Smell has memory. It was proven by Marcel Proust in his In Search of Lost Time where smell and taste of tea dipped madeleine evoked vivid memories of childhood. This ‘Proust effect’ can be found also in domestic literary works, e.g. in Andrzej Bobkowski’s Szkice Piórkiem (Feather Penned Drafts): ‘Nie wiem dlaczego, ale ten zapach suchych liści i wilgotnej ziemi działa na mnie podobnie jak mgła: budzi wspomnienia dzieciństwa: wspomnienia lasów koło Lidy i Nowogródka, kontury zamku Gedymina’ (‘I don’t know why but this smell of dry leaves and wet soil affects me in the same way as fog: it awakes memories of childhood: memories of forests near Lida and Navahrudak, outlines of the Giediminas’ castle’). Exile literature is full of such ethereal reminiscences. There are lush scents that cross borders of time and space, with their intensity shading breath of the present; as Józef Wittlin wrote in his Mój Lwów (My Lviv): ‘Doprawdy nie wiem, czy to już starość, że straciłem węch na uchodźczą woń kwiatów i drzew, czy rzeczywiście tutaj nic nie pachnie? A przecież lwowskie parki przywędrowały tu ze mną z wszystkimi drzewami, kwietnikami i rabatami. I lwowskie apteki, szynki i owocarnie przepłynęły ocean i po tylu latach trwają jeszcze we mnie, wciąż żywe i błogie’ (I don’t really know whether it’s already old age that I’ve lost the sense of smell for foreign fragrances of flowers, or maybe nothing really smells here? But parks of Lviv with all their trees and flowerbeds have rolled up here with me. And Lviv’s pharmacies, saloons and fruit shops have crossed the ocean and, after so many years, they’re still alive in me, vivid and serene’).
Adam Mickiewicz had no doubts what the smell of homeland is, however his poetry is rather scentless. Meanwhile it’s a marvellous smell of bigos puffing from the pots, especially strong after the bear hunt, that reigns in Pan Tadeusz; and nearly equally strong aroma of coffee that’s ‘fragrant as mocha, and thick as honey’. Those notes of fragrances used by Mickiewicz complete the picture of the country perceived as the most beautiful in the world. Adam Zagajewski in his poem Gorączka (Fever) opposes this idyll, the romantic myth. In the poem, written during the time of martial law, the poet looks at enslaved Poland hard-headedly, and everyday life, described in a sensual way (aroma of moist lime trees, taste of the first strawberry) transforms into tender intellectual irony with concluding warning against a severe smell of spring. Zagajewski, one of the poets from Nowa Fala (New Wave) poetic movement, judges the martyr-like attitude of his compatriots and their inaction bitterly; he calls for defiance and independence, the artistic one as well.
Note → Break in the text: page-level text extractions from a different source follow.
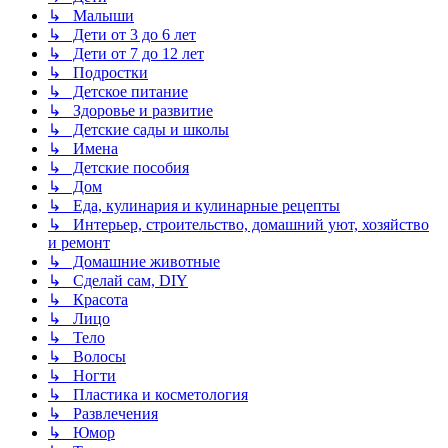
↳ Малыши
↳ Дети от 3 до 6 лет
↳ Дети от 7 до 12 лет
↳ Подростки
↳ Детское питание
↳ Здоровье и развитие
↳ Детские сады и школы
↳ Имена
↳ Детские пособия
↳ Дом
↳ Еда, кулинария и кулинарные рецепты
↳ Интерьер, строительство, домашний уют, хозяйство
и ремонт
↳ Домашние животные
↳ Сделай сам, DIY
↳ Красота
↳ Лицо
↳ Тело
↳ Волосы
↳ Ногти
↳ Пластика и косметология
↳ Развлечения
↳ Юмор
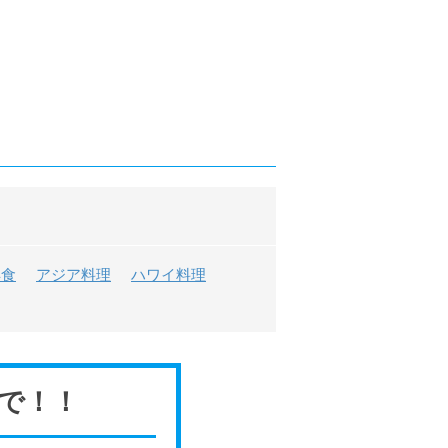
洋食
アジア料理
ハワイ料理
で！！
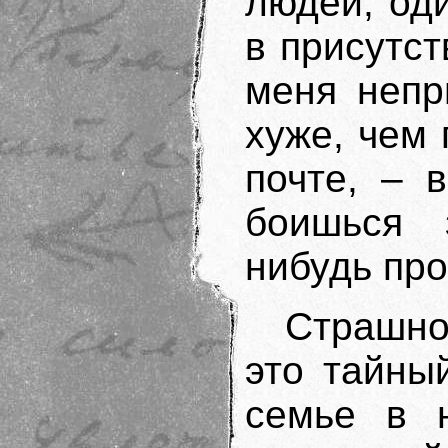
людей, оди
в присутст
меня непр
хуже, чем
почте, – 
боишься 
нибудь про
Страшно
это тайны
семье в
Different smells create atmosphere of girlish worlds of Wioletta Grzegorzewska and Weronika Gogola, becoming parts of rural and much missed but not idealised past. In Guguły there are a mellow smell of cocoa, sweet rush, soil smelling of sludge and cardamom, August stuffiness of rotting straw and starch, jasmine and caramel scents of May. On the other hand, Gogola’s Po Trochu (Little by Little) provides more gustatory than olfactory experiences. One, though, is pretty expressive – it’s something about a person captured in a smell: ‘Babcia Klimcia przynosiła ser co tydzień. Pachniał jak każdy taki ser: trochę jej domem, a trochę babcią Klimcią’ (Granny Klimcia would bring cheese every week. It smelt like any other of such cheese: partly of her house, partly of granny Klimcia herself’). Other fragrances of little homelands are spicy aroma of cake being baked [Uśmiech Dzieciństwa (The Smile of childhood) by Maria Dąbrowska] and vanilla milk and roasted coffee [Zapach Szczęścia (The Smell of Happiness) by Julian Tuwim].